Тиун, ощерив желтые зубы, злорадно улыбался.
— А ты вот будешь свидетелем, — ткнул он пальцем на Бараниху, — и ты, — крикнул он женщине, которая выглядывала из-за дуба. — Вы видели, как она меня била. Подожди! — погрозил он и хотел дернуть Ольгу за руку.
Бараниха выступила вперед и заслонила Ольгу.
— Тиуна ударила? Кто видел? — И она стала наступать на Никифора.
— Как это — кто видел? Вы все видели. Все и скажете. Все! — выкрикнул он. — Заткни глотку, Бараниха, я еще и тебе покажу.
Встревоженная Ольга начала уговаривать Бараниху:
— Ой, что же ты делаешь? Зачем ты с ним так разговариваешь? Пропали мы!
Но Бараниха не унималась и продолжала наступать на Никифора:
— Так ты, беззубая свинья, рот мне заткнешь? Скажешь боярам, что тебя ударила Твердохлебиха? Скажешь, да?
Тиун пришел в бешенство. Он выхватил из-за пояса плеть и размахнулся, чтобы ударить Бараниху по лицу. Но она так крепко сжала его руку, что лицо его перекосилось от боли. Тиун покраснел от стыда и начал вырываться, но Бараниха крепко держала его хилую руку. Плеть бессильно повисла в его пальцах, как увядшая ветка.

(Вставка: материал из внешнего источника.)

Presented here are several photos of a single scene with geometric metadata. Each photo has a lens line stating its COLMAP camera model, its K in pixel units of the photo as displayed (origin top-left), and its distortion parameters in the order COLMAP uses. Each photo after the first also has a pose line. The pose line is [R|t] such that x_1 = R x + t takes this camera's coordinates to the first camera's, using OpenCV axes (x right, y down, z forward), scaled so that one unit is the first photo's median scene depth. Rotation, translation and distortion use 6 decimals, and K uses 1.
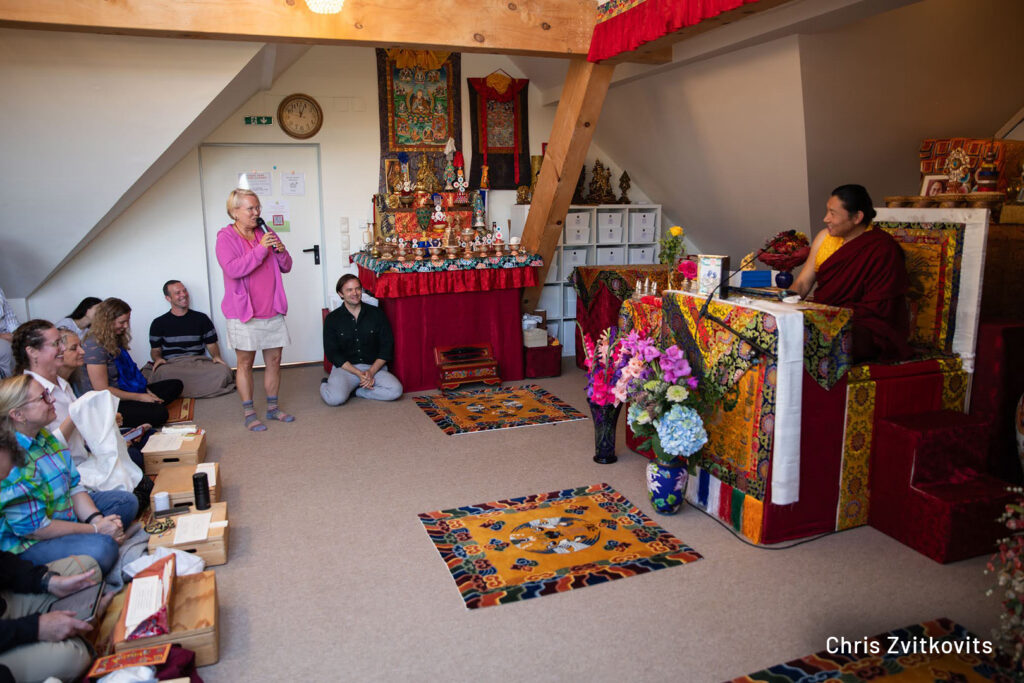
lens RADIAL K [[746.9, 0, 515.1], [0, 746.9, 346.1], [0, 0, 1]] dist [-0.069801, 0.042940]
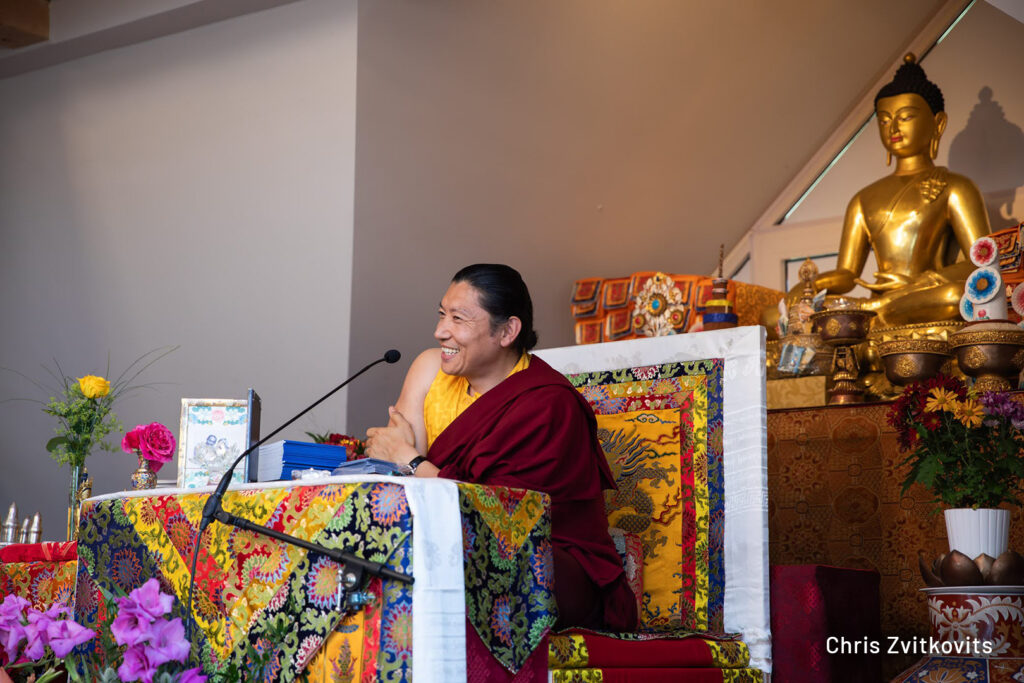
lens RADIAL K [[1908.8, 0, 515.3], [0, 1908.8, 341.1], [0, 0, 1]] dist [0.187495, 0.000000]
pose [[0.862484, 0.092174, 0.497620, -0.127807], [0.077728, 0.947481, -0.310222, 0.194048], [-0.500081, 0.306240, 0.810022, 0.036884]]
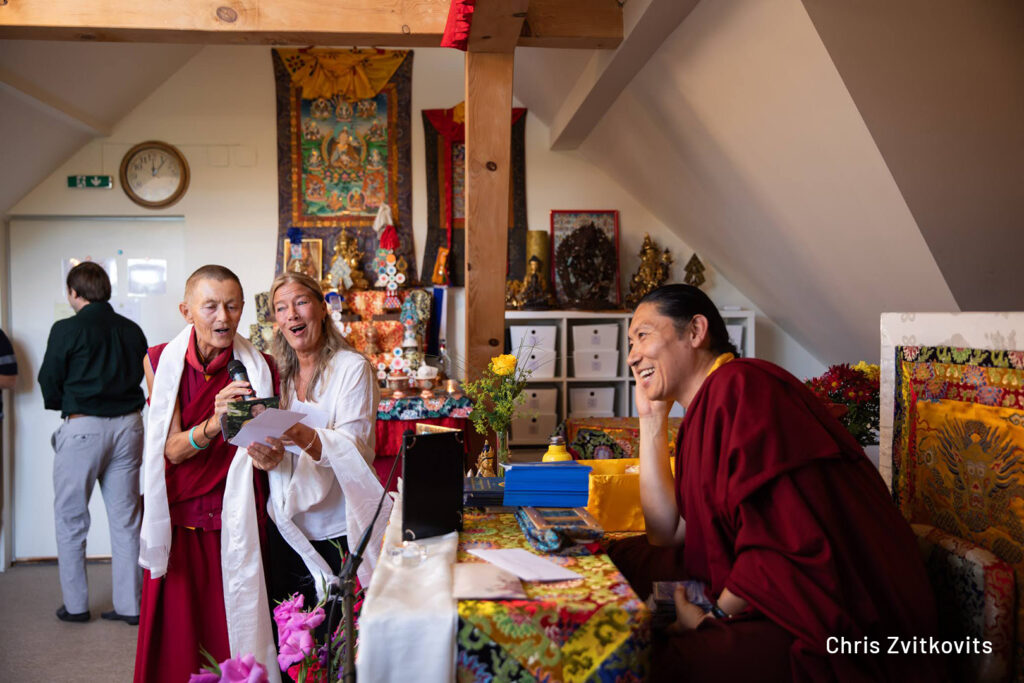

— Да еще и плетью хотел ударить? Знаю — если скажешь в княжеском дворе боярам, нас замучат насмерть. Б-р-р… не хочу и касаться этой пакости!
Бараниха с отвращением оттолкнула руку тиуна и юбкой вытерла пальцы.
Тиун подул на свои пальцы, будто они были обожжены, и, отбежав от женщин на несколько шагов, завизжал:
— Теперь повесят! Обеих повесят! — И побежал было к своему коню, который на опушке леса щипал траву.
— Стой! — властно крикнула Бараниха таким сильным голосом, что тиун даже присел от неожиданности. — Кому ты скажешь? Боярам? Говори! Много злых собак. Как похоронили князя Романа, так бояре стали еще свирепее — на нас зло срывают, поедом едят людей. Говори! А я пойду к твоей жене и скажу, как ты к чужим бабам лазишь. Скажу, как ты целовал руку Твердохлебихи. Тьфу! — сплюнула она и захохотала. — Этими слюнявыми губами лез… Пойду сегодня же и скажу! Жена тебе задаст.